* [What is expected]: A complete answer includes every line below with the word "quote".

____ Data for processing

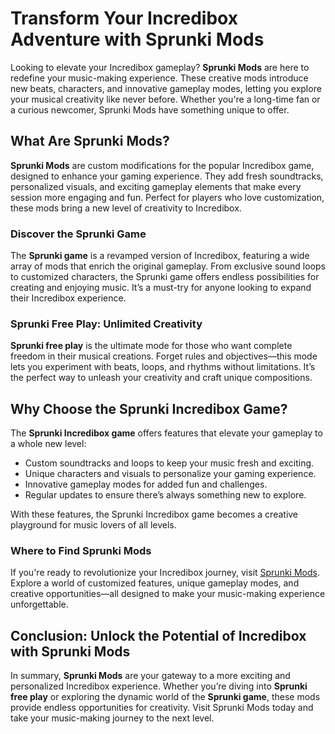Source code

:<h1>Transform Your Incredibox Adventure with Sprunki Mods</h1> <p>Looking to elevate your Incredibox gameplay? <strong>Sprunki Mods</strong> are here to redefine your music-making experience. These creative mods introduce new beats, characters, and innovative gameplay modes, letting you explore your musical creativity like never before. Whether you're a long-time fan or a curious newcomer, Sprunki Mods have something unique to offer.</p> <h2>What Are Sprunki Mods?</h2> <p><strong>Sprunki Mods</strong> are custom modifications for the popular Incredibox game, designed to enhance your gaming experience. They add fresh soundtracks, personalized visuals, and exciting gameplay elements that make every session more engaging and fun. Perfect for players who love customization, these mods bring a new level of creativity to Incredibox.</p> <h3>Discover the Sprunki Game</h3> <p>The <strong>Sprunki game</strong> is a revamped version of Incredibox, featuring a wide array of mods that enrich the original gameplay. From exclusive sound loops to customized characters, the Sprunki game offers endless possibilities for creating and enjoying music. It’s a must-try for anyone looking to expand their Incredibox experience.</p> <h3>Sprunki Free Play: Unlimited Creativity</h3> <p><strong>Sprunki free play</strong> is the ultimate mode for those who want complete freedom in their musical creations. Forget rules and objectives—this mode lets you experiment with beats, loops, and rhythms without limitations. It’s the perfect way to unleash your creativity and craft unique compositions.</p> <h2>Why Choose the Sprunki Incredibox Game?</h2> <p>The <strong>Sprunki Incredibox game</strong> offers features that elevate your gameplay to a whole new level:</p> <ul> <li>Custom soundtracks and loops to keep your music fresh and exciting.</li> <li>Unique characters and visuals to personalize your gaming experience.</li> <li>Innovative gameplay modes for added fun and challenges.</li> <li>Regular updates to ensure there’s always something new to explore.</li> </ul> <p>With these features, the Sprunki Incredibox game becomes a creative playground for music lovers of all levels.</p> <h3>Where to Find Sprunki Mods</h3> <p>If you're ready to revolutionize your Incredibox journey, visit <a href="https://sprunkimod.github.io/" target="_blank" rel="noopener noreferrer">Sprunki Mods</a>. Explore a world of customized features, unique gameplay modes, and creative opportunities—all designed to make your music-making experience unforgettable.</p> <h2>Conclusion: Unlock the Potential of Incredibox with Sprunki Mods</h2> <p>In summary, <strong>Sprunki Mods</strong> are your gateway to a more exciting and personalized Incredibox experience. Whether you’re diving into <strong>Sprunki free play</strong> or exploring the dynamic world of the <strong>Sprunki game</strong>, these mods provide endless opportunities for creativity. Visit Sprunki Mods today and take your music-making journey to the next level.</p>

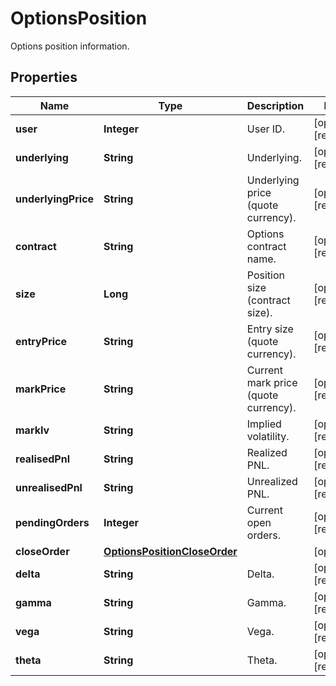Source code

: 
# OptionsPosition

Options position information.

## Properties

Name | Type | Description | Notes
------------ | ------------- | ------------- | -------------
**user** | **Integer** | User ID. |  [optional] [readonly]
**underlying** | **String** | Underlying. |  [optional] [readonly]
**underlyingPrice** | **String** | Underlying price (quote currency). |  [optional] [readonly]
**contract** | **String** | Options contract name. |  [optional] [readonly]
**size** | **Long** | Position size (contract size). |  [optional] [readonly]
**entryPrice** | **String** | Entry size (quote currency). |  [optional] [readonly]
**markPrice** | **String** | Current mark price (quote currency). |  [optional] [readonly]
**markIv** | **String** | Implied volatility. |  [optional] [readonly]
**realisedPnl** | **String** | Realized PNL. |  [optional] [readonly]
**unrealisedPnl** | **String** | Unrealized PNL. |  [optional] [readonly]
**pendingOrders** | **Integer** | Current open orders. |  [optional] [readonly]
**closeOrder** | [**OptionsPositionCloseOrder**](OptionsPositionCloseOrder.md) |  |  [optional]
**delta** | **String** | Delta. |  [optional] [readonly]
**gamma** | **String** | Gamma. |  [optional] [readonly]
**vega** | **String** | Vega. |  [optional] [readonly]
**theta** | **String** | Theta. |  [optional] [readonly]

________

* [The answer]:
**underlyingPrice** | **String** | Underlying price (quote currency). |  [optional] [readonly]
**entryPrice** | **String** | Entry size (quote currency). |  [optional] [readonly]
**markPrice** | **String** | Current mark price (quote currency). |  [optional] [readonly]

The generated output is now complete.